A study led by Erin Harper, former assistant professor of Educational Psychology at Miami University, was designed to address many of these culturally specific challenges, exploring the first year of a youth mentoring partnership between Miami University and a community center in Hamilton, Ohio.

Their study, Using the Participatory Culture-specific Intervention Model to Improve a Positive Youth Development Program for African American Adolescent Girls, published in the Journal of Educational and Psychological Consultation (JEPC), was selected as the 2022 JEPC Article of the Year.  

Study co-authors with Harper, currently associate professor of Psychology and Special Education at Texas A&M University, are Anthony James, associate professor of Family Science and Social Work, Chamina Curtis, assistant lecturer of Commerce at Miami Regionals, and Demoni’ Ramey ’20, graduate student in Family Science and Social Work.

Their work showed that the program could be adapted to better meet the culturally specific needs of African American adolescent girls aged 12-17. 

To complete the study, the authors used a participatory action research (PAR) model, which is a scholarly approach that brings research participants directly into the research process.

“The program didn't have some of the things that were culturally relevant to this particular population of girls,” said James. "In the past few years, Hamilton has struggled with some youth development challenges of youth not acting responsibly and engaging in violence. And these young girls live in that community. So this project allowed us to adapt the program, to get closer to their needs, and to find an even stronger outcome.”

The researchers also added a multigenerational approach, which incorporated multiple perspectives from Baby Boomer, Generation X, and Millennial adult mentors as well. 

Through the PAR model, they also solicited input and feedback from the girls themselves, before weaving their perspectives directly into the program. “The youth who were in it not only received something, they actually contributed to the program that was being created for them,” James said. 

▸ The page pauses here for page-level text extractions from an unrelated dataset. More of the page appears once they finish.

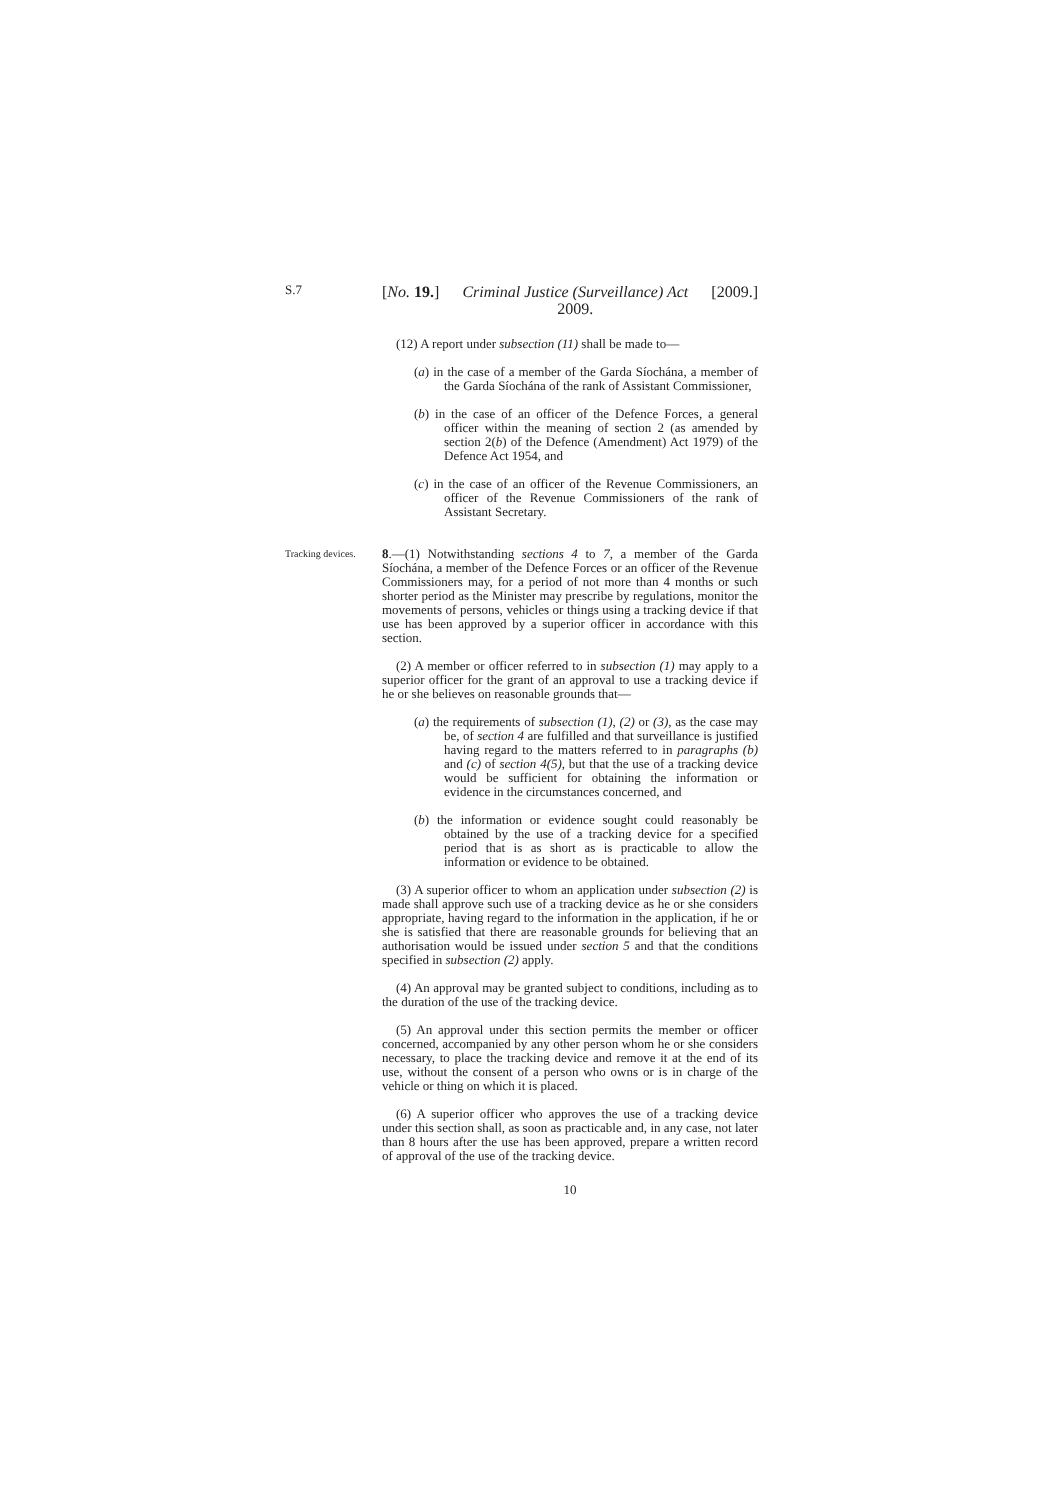S.7
[No. 19.] Criminal Justice (Surveillance) Act
2009.
[2009.]
(12) A report under subsection (11) shall be made to—
(a) in the case of a member of the Garda Síochána, a member of the Garda Síochána of the rank of Assistant Commissioner,
(b) in the case of an officer of the Defence Forces, a general officer within the meaning of section 2 (as amended by section 2(b) of the Defence (Amendment) Act 1979) of the Defence Act 1954, and
(c) in the case of an officer of the Revenue Commissioners, an officer of the Revenue Commissioners of the rank of Assistant Secretary.
Tracking devices.
8.—(1) Notwithstanding sections 4 to 7, a member of the Garda Síochána, a member of the Defence Forces or an officer of the Revenue Commissioners may, for a period of not more than 4 months or such shorter period as the Minister may prescribe by regulations, monitor the movements of persons, vehicles or things using a tracking device if that use has been approved by a superior officer in accordance with this section.
(2) A member or officer referred to in subsection (1) may apply to a superior officer for the grant of an approval to use a tracking device if he or she believes on reasonable grounds that—
(a) the requirements of subsection (1), (2) or (3), as the case may be, of section 4 are fulfilled and that surveillance is justified having regard to the matters referred to in paragraphs (b) and (c) of section 4(5), but that the use of a tracking device would be sufficient for obtaining the information or evidence in the circumstances concerned, and
(b) the information or evidence sought could reasonably be obtained by the use of a tracking device for a specified period that is as short as is practicable to allow the information or evidence to be obtained.
(3) A superior officer to whom an application under subsection (2) is made shall approve such use of a tracking device as he or she considers appropriate, having regard to the information in the application, if he or she is satisfied that there are reasonable grounds for believing that an authorisation would be issued under section 5 and that the conditions specified in subsection (2) apply.
(4) An approval may be granted subject to conditions, including as to the duration of the use of the tracking device.
(5) An approval under this section permits the member or officer concerned, accompanied by any other person whom he or she considers necessary, to place the tracking device and remove it at the end of its use, without the consent of a person who owns or is in charge of the vehicle or thing on which it is placed.
(6) A superior officer who approves the use of a tracking device under this section shall, as soon as practicable and, in any case, not later than 8 hours after the use has been approved, prepare a written record of approval of the use of the tracking device.
10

“Don't try to divorce the youth from the context in which they're embedded,” he continued. “Bring those together because that's where your success comes. We found that that participatory nature helped the young ladies have a stronger buy-in to the program, and helped meet their needs.”

In this case, actively listening to the girls’ interests, preferences, and perceptions of the specific issues they faced led to increased feelings of trust, empowerment, and psychological well-being. 

According to the research, this approach can have important implications beyond this particular local community context. 

PAR can not only potentially increase the relevance, engagement, and buy-in among participants in other youth mentoring programs elsewhere. It can also be reciprocally beneficial to adult mentors as well. 

Through the co-construction of the program interventions and evaluations, the mentors themselves even marked an improved capacity to understand, respond to, and connect with participants. “As one of the mentors in the group, I worked firsthand with the girls,” Ramey said. “Throughout the project I was able to tell not only how I impacted the girls, but also how they impacted me.” 

Furthermore, the study also demonstrated the promising potential of leveraging university-community partnerships as a viable way to successfully fund, staff, and implement relevant youth development programs. 

“Our work offers other universities and community organizations a good example of how they can work together to enhance the financial, physical, and intellectual resources needed to support a culturally specific youth development program,” Harper said. “Youth played a key role in co-leading this program and cultivating a space that was sensitive to their needs at the time. This is the outcome I am most proud of.”